854 Streamflow in the Columbia River Basin: Quantifying Changes over the Period 1951-2008 and Determining the Drivers of Those Changes

Wednesday, 9 January 2019
Hall 4 (Phoenix Convention Center - West and North Buildings)
Jiafu Mao, ORNL, Oak Ridge, TN; and W. Forbes, D. Ricciuto, S. C. Kao, X. Shi, M. Jin, W. Guo, T. Zhao, Y. Wang, P. E. Thornton, and F. M. Hoffman

Trend and detection and attribution analyses were performed using naturalized streamflow observations and routed land surface model simulations for the Columbia River Basin (CRB) covering the water years 1951 – 2008. The CRB was separated into 10 subbasins with the flow from the Lower Columbia subbasin at The Dalles representing the flow for the entire basin. All the subbasins had significant declines in the amount of annual total streamflow except Middle and Upper Snake and Upper Columbia. These declines in annual total flow were led by significant declines in the monthly flow for June – October. Declines in June – October also directly led to significant declines in the peak flow and July-August-September summer means. Trends for center of timing were not as consistent across all the subbasins, but a significant shift towards earlier center of timing was found at the Lower and Upper Columbia and Kootenay subbasins.
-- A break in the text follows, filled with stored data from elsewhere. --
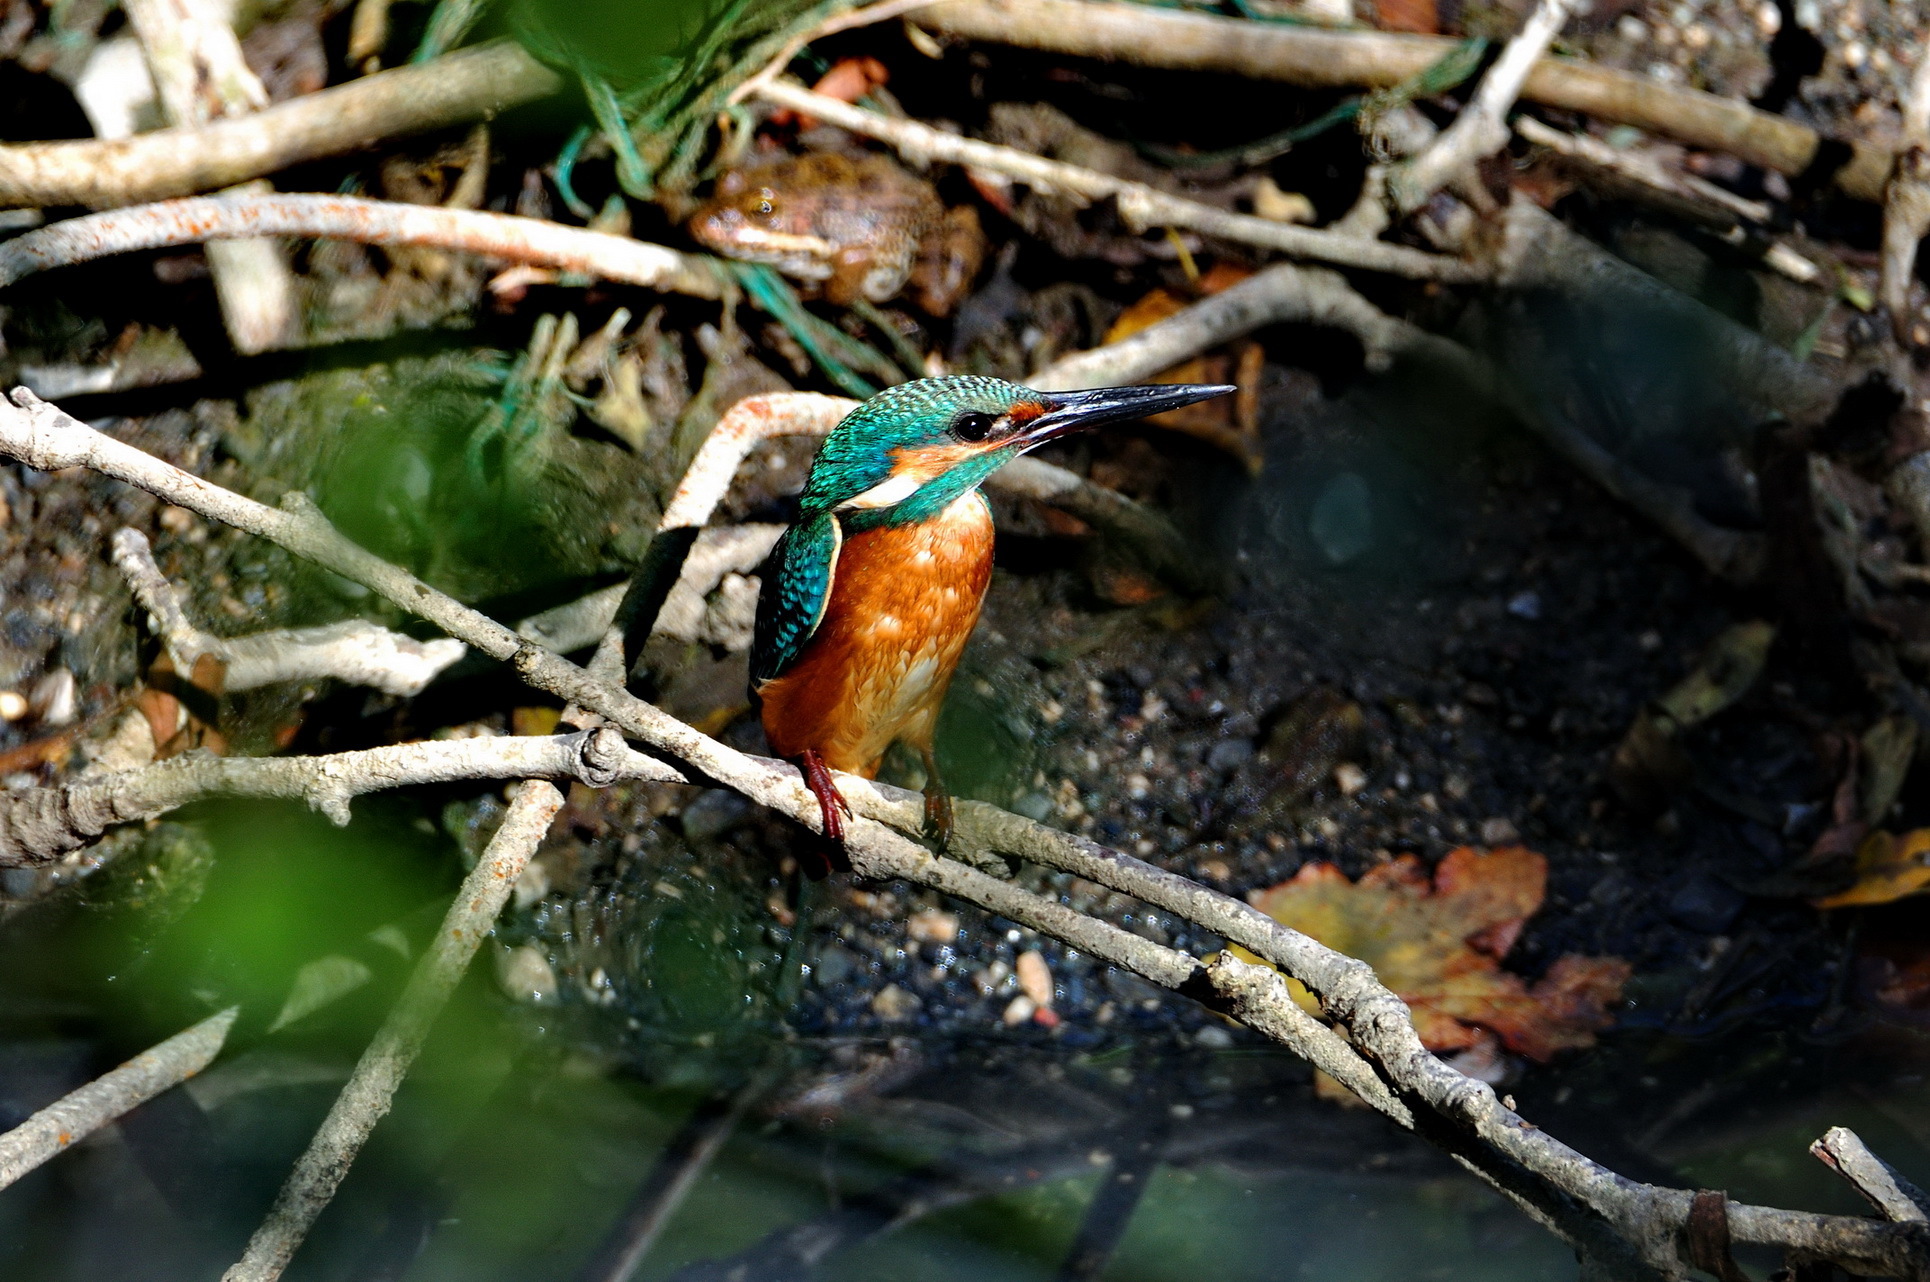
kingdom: Animalia
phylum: Chordata
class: Aves
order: Coraciiformes
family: Alcedinidae
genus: Alcedo
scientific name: Alcedo atthis
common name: Common kingfisher
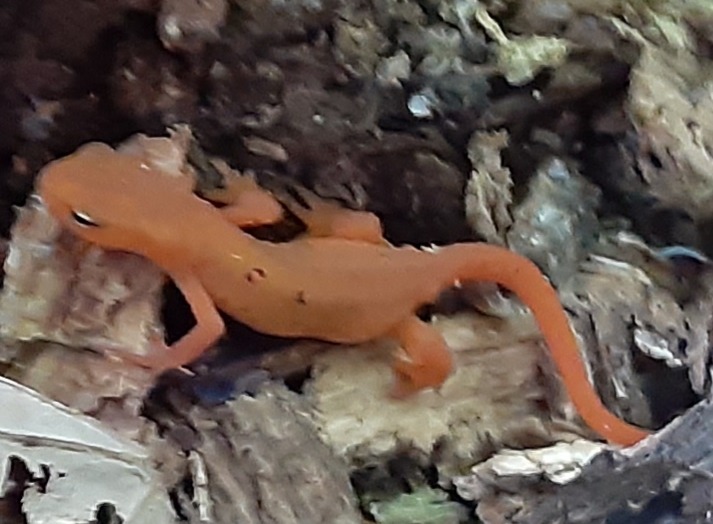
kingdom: Animalia
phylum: Chordata
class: Amphibia
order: Caudata
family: Salamandridae
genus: Notophthalmus
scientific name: Notophthalmus viridescens
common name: Eastern newt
The Routing Application for Parallel computatIon of Discharge (RAPID) routed semi-factorial simulations of the land component of DOE Energy Exascale Earth System Model (ELM) were driven by three different sets of meteorological drivers with the temperature and precipitation corrected by Livneh (Livneh et al., 2013). The mean of the three sets of simulations provided the historical changes in streamflow due to the effects of climate change (CLMT), CO2 concentration (CO2), nitrogen deposition (NDEP), and land use and land cover change (LULCC). Excluding the Snake River subbasins, LULCC had the same pattern of declines in monthly flow, but the period was shifted to May – September. The June – October pattern of significant trends was also found in NDEP; however, the trends showed significant increases in flow. While there were significant trends in CO2, NDEP, and LULCC, the detection and attribution analysis showed that the change in annual total, center of timing of, and summer mean streamflow could only be attributed to CLMT. This is due to the signals in CO2, NDEP, and LULCC being weak in comparison to the signal in CLMT and the natural internal variability found in streamflow. The results indicate that the historical changes in climate led to a decrease in summer flow for the CRB which consequently led to a decrease in annual total flow and a shift towards earlier center of timing.